La dépression est désormais la première cause d'incapacité dans le monde, a déclaré jeudi l'Organisation mondiale de la Santé (OMS) qui estime qu'environ 322 millions de personnes dans le monde souffrent de cette maladie dont le taux a augmenté de plus de 18% depuis 2005.

La dépression est la première cause de morbidité et d’incapacité dans le monde. Selon les dernières estimations de l’Organisation mondiale de la Santé (OMS), plus de 300 millions de personnes dans le monde vivent désormais avec ce problème, soit une augmentation de plus de 18% de 2005 à 2015. Face à ce constat, l'organisation onusienne souligne la nécessité pour tous les pays de "repenser leur approche de la santé mentale et de la traiter avec l'urgence qu'elle mérite". Car malheureusement, beaucoup de préjugés persistent sur cette maladie qui est parfois mal comprise dans notre société.

Une maladie diagnostiquée il y a huit mois à Dominique: "On a mis un mot sur des maux.
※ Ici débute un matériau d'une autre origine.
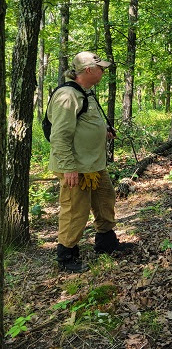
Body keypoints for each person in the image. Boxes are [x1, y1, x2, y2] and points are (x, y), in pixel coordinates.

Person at [48, 51, 133, 273]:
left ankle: (106, 243)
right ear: (88, 70)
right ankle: (66, 255)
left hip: (94, 165)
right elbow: (60, 136)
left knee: (105, 199)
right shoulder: (68, 96)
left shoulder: (86, 93)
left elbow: (84, 123)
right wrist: (68, 167)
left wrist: (102, 130)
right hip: (76, 166)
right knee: (75, 210)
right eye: (100, 68)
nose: (103, 71)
Même si ça a été pénible à entendre et à accepter, explique-t-il. J'avais dissimulé cette dépression, je l'avais gardée en moi…" Mais malgré sa dépression, cet ergothérapeute n'a jamais arrêté de travailler. Pourtant, tout cela a un coût: "Je fais des prêts pour payer ma thérapie, assure-t-il. C'est un chemin de titan".

"La dépression est mal diagnostiquée, mal soignée"
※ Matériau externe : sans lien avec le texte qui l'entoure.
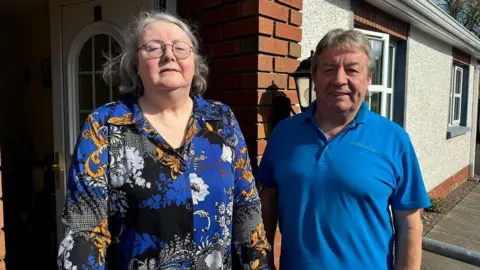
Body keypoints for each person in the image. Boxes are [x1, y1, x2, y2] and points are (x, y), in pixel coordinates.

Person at [57, 11, 270, 270]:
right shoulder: (104, 125)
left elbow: (247, 210)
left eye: (180, 47)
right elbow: (84, 232)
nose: (169, 55)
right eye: (153, 47)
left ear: (194, 62)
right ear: (134, 63)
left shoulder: (222, 120)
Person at [257, 28, 431, 270]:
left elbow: (410, 225)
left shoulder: (395, 139)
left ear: (368, 80)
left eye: (352, 70)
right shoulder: (284, 134)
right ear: (315, 77)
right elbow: (267, 206)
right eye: (329, 69)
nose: (339, 79)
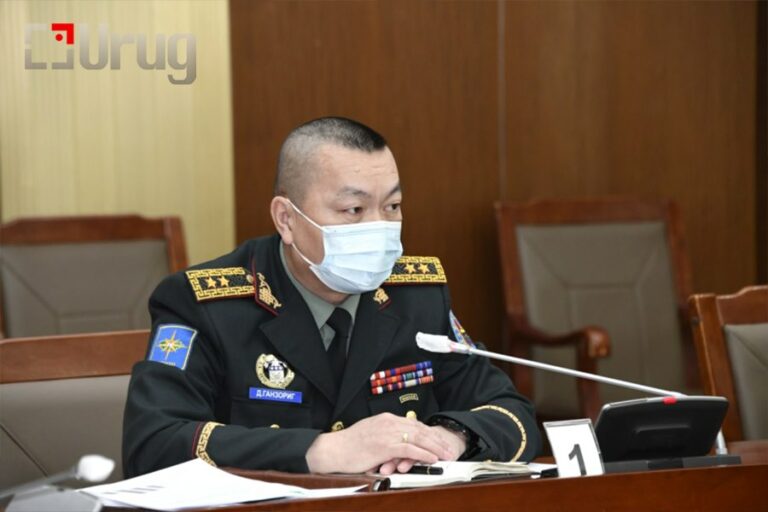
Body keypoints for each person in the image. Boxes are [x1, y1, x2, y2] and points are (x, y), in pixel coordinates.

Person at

C'est pourquoi le docteur Alain Meunier estime qu'il faut traiter la dépression avec l'urgence qu'elle mérite: "Il y a une certaine honte de la dépression, argumente-t-il. La dépression est mal diagnostiquée, mal soignée et est mal prévenue" Et pourtant, chez les personnes dépressives, les insomnies, les troubles de la temporalité, les envies suicidaires, les pertes d'énergie ou encore les douleurs morales peuvent entraîner des arrêts de travail à répétition ou des mises en retrait par rapport à la société.
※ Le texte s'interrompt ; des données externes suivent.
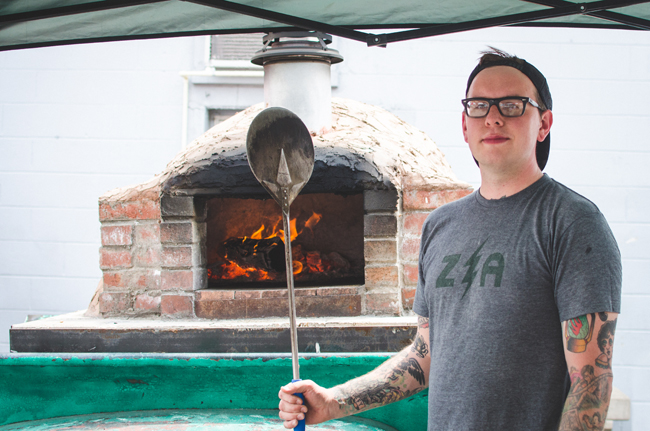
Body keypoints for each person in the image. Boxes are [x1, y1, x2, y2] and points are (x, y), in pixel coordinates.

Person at [278, 48, 622, 431]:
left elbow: (590, 382)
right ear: (464, 125)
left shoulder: (573, 223)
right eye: (479, 105)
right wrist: (332, 401)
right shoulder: (441, 225)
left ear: (543, 124)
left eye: (512, 104)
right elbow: (424, 356)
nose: (492, 116)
"Il y a des économies monstrueuses à faire de côté-là, avance le docteur Meunier. En soignant les gens, en prévenant la dépression autrement que par des petits manuels que l'on distribue et que personne ne lit. Les antidépresseurs ne coûtent pas si chers que cela. Ce sont les répercussions qui sont terriblement chères". La sécurité sociale dépense d'ailleurs chaque année plus de 800.000 millions d'euros pour indemniser les arrêts de travail liés aux dépressions et aux fatigues musculaires.